Martinas Art, sich zu pflegen, ging mir nicht aus dem Kopf. Heike und ich sind schließlich zu dem Ergebnis gekommen, dass jede das Maß an Pflege und Schönheit für sich beansprucht, das ihr hilft, einen Halt zu geben. Haare und Frisuren sind immer ein Thema, das fast jede von uns beschäftigt. Manche probieren alle naselang was Neues aus – hochgesteckt oder offen, geflochten oder gedreht, das hat auch was Spielerisches. Heike wäscht sich jeden zweiten Tag die Haare, weil sie die fettigen Strähnen, die am dritten Tag an ihrem Kopf kleben, nicht leiden kann. So will sie sich weder uns noch ihrem Spiegelbild zeigen. Im Essensaal und auf dem Hof sehe ich einige Frauen, die offenbar nie ohne Make-up, Wimperntusche und Lidstrich vor die Hütte gehen. Einige der afrikanischen Frauen, die es hier auch gibt, haben ihr krauses Haar zu aufwendigen Kreationen geflochten, was sehr witzig aussieht. Ob die das jeden Morgen neu gestalten? Muss ich irgendwann mal rauskriegen. Und sogar die sportliche Hanna trägt in der Hosentasche einen Lippenpflegestift mit sich rum, den sie häufig benutzt und der einen zartrosa Schimmer auf ihren Lippen hinterlässt.
Ich hatte nie Make-up oder Nagellack, mir genügten Duschgel, Deo, Haarwäsche, Haarspray und Nivea-Creme. Wenigstens in dieser Beziehung vermisse ich nichts. Wenn ich mal ganz fein sein wollte, trug ich Lippenstift auf, ich glaube, diesen einen hatte ich jahrelang, und einen Hauch Opium, das mir Jochen mal geschenkt hatte. Aber immer, wenn ich sehe, wie Frau Mertenbach mit ihren perlmutt-lackierten Fingernägeln hantiert, die Stoffe glatt streicht oder uns ein Muster zeigt, denke ich: Das sieht sehr schön aus.
»Ob ich mir mal Nagellack kaufe?«, fragte ich mehr mich als Heike.
»Klar, warum nicht, wenn du nicht gerade dunkelrot, knallblau oder grün wählst …«
Wir mussten beide lachen.
»Du hast schmale Hände und schön geformte Nägel, rosa oder beige könnte gut aussehen«, sagte sie. »Wollen wir das zusammen kaufen und benutzen, was meinst du? Wir lackieren uns doch sicher nicht jeden Tag die Nägel.«
»Gute Idee.« Beim nächsten Einkauf werde ich Nagellack auf meine Liste setzen und Heike den Nagellackentferner, beschlossen wir.
Mein Julchen, du wirst staunen, was aus deiner Mutter noch wird!
Irgendwo hab ich mal gelesen, wer nichts mehr für sich tut, hat sich aufgegeben. Und das darf nicht sein. Also tun wir was für uns.
Weil wir nach Normalität hungern.
Weil es uns etwas von Würde zurückgibt.
Weil hier alles so trostlos grau ist. Oder dunkelblau, wie die Uniformen der Bediensteten.
Weil man sich nie gehen lassen darf. Hab ich das nicht oft genug in meinem Elternhaus gehört?

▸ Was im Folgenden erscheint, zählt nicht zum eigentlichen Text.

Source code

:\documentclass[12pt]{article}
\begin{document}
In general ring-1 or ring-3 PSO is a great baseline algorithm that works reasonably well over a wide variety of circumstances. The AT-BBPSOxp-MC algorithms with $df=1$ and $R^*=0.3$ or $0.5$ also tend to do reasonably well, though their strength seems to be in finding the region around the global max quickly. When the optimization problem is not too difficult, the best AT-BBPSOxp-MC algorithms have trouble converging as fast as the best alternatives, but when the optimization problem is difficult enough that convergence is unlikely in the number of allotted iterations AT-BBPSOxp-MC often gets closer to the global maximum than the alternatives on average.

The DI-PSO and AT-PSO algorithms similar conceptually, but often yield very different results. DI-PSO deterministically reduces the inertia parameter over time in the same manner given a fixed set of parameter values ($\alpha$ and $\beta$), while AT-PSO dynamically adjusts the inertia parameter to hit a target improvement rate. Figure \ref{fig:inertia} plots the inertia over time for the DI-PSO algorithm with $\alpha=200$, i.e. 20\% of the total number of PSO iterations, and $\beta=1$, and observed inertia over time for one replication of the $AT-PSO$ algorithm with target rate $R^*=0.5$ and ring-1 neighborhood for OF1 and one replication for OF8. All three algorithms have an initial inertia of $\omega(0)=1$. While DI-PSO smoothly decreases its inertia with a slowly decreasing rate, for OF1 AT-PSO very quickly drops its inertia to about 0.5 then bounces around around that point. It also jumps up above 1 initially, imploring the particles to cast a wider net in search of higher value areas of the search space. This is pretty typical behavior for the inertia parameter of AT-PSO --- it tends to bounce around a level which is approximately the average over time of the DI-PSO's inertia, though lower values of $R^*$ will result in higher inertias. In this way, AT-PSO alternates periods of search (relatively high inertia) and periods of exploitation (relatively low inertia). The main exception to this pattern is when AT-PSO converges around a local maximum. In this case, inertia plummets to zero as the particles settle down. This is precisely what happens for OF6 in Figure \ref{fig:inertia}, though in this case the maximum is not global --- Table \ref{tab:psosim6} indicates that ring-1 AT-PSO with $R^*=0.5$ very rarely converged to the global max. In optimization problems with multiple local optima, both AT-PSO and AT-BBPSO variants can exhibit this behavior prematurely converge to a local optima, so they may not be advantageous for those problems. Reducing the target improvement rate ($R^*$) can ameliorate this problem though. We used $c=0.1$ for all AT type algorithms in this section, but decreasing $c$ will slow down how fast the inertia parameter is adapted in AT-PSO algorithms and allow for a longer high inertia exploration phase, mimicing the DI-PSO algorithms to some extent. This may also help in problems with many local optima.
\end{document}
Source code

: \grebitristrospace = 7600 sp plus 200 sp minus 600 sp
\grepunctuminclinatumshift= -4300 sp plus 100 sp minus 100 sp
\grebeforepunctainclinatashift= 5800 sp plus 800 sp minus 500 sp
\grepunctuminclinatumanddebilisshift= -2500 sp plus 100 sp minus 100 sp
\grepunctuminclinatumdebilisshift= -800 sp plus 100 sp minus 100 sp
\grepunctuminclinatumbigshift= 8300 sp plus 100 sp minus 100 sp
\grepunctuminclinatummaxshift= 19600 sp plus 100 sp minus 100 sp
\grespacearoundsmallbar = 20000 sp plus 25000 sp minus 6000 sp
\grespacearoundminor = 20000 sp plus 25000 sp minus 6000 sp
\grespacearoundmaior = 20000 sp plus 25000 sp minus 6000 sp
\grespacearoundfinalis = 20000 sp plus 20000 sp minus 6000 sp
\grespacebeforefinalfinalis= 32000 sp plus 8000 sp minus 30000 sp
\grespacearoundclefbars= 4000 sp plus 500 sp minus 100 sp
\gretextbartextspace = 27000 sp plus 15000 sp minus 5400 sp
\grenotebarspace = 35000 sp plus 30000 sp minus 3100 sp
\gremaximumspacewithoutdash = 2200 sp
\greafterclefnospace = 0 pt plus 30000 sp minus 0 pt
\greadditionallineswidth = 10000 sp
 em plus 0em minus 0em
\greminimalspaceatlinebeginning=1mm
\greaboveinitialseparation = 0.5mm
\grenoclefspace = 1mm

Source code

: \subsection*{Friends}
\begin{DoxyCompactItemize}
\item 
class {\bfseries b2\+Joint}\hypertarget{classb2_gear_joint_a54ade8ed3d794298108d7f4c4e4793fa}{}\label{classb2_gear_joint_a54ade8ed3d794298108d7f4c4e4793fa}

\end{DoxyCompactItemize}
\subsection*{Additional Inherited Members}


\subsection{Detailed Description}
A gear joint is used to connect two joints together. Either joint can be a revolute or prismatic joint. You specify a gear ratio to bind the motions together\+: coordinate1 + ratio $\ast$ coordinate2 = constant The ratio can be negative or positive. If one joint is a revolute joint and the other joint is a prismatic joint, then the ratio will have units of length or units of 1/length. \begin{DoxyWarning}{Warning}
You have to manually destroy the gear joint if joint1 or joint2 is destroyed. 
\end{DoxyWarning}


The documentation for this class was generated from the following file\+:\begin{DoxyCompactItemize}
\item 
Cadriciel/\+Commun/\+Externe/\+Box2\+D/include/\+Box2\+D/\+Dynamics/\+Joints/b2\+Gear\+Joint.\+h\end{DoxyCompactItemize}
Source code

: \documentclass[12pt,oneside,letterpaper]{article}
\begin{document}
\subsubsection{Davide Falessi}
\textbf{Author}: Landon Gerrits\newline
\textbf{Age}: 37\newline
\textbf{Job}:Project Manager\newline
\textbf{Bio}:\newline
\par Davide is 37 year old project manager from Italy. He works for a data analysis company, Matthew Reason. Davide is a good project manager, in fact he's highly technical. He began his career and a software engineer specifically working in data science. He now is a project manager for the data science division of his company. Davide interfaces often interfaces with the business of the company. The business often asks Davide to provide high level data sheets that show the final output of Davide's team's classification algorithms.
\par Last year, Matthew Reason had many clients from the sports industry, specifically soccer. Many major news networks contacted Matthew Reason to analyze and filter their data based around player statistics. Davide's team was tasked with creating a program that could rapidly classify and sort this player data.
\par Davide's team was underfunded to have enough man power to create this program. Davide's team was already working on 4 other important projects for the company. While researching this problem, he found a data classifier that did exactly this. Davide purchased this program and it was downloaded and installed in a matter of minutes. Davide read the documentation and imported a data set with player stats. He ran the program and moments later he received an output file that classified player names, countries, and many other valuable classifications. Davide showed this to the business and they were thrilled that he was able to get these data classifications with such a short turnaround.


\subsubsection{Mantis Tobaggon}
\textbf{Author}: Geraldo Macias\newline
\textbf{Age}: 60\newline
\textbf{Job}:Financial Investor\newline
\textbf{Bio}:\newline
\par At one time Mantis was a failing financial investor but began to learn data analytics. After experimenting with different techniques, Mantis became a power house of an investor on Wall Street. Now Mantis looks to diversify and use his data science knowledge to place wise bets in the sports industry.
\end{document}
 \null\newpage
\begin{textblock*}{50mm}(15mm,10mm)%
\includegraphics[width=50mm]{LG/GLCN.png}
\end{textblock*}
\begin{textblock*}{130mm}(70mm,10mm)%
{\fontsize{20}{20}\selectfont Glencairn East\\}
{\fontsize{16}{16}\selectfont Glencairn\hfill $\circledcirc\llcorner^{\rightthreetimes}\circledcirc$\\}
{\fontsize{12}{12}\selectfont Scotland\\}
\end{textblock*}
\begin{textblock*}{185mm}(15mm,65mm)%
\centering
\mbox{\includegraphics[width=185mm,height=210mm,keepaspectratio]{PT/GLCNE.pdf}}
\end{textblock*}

Weil auch Schönheit hilft, in schlechten Zeiten zu überleben.
Ich erinnere mich an Erzählungen meiner Oma, die im Krieg ihre alten Kleider enger gemacht hat, weil sie einige Pfunde abgenommen hatte. Und dass sie aus einer alten schwarzen Männerhose ihren Töchtern, meiner Mama und Tante Hillu, Röckchen genäht und diese mit bunten Blüten bestickt hatte. Nun ist hier zwar Gott sei Dank kein Krieg, was viel schlimmer ist als Knast, aber eingeschränkt in unseren Handlungen sind wir schon.